=== Section Start ===

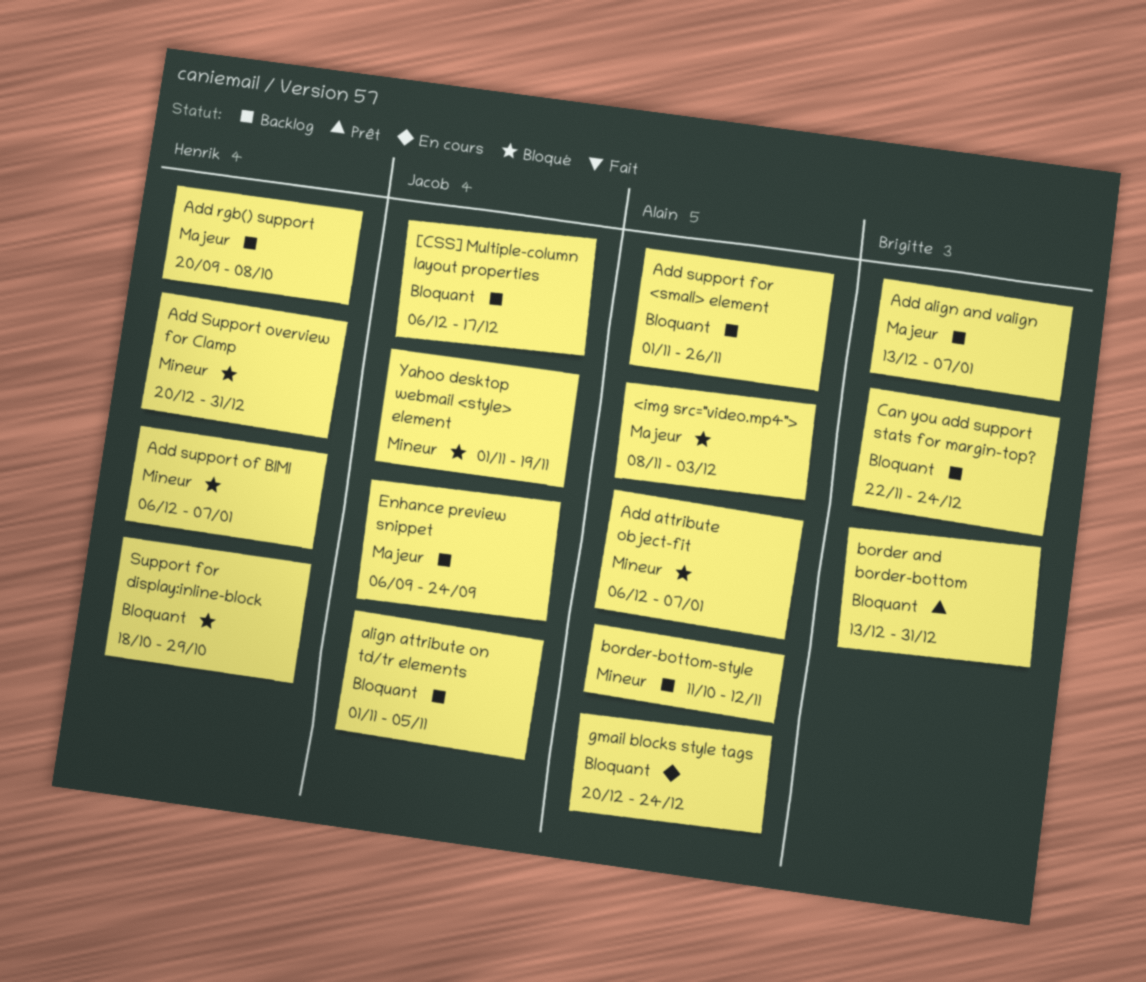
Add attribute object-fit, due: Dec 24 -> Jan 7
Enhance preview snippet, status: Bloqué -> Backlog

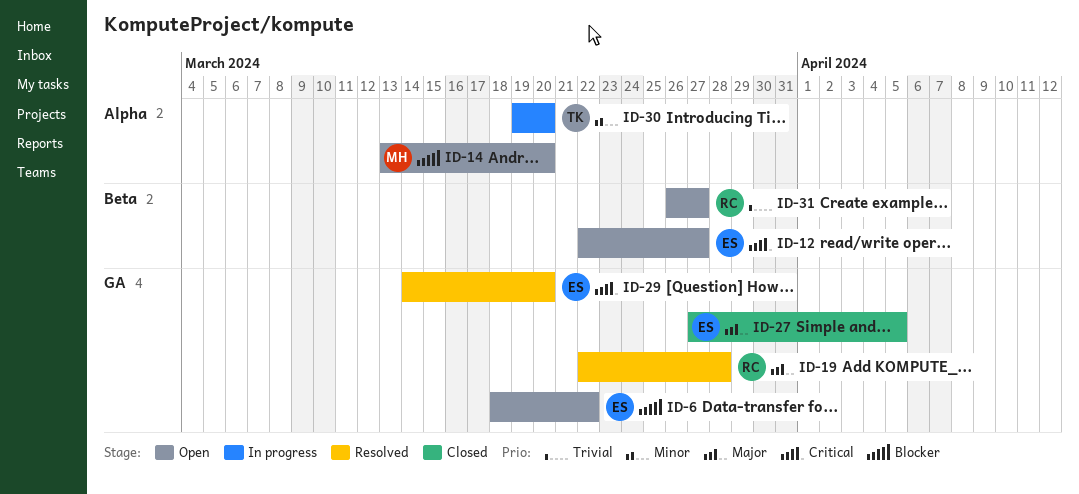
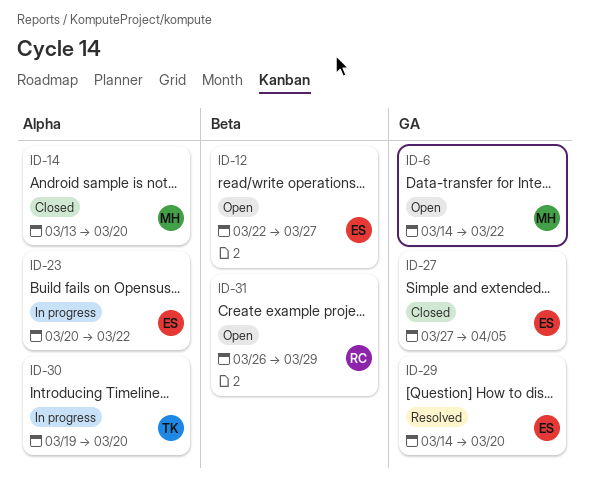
ID-6, owner: ES -> MH
ID-6, start: Mar 18 -> Mar 14
ID-14, status: Open -> Closed
ID-19: present -> none
ID-23: none -> present
ID-31, due: Mar 27 -> Mar 29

=== Section End ===

Your instructions ->
Only the lines from the one containing "Enhance preview snippet, status: Bloqué" through the end of the data above are to be output, exactly and without pictures.

The answer ->
Enhance preview snippet, status: Bloqué -> Backlog

ID-6, owner: ES -> MH
ID-6, start: Mar 18 -> Mar 14
ID-14, status: Open -> Closed
ID-19: present -> none
ID-23: none -> present
ID-31, due: Mar 27 -> Mar 29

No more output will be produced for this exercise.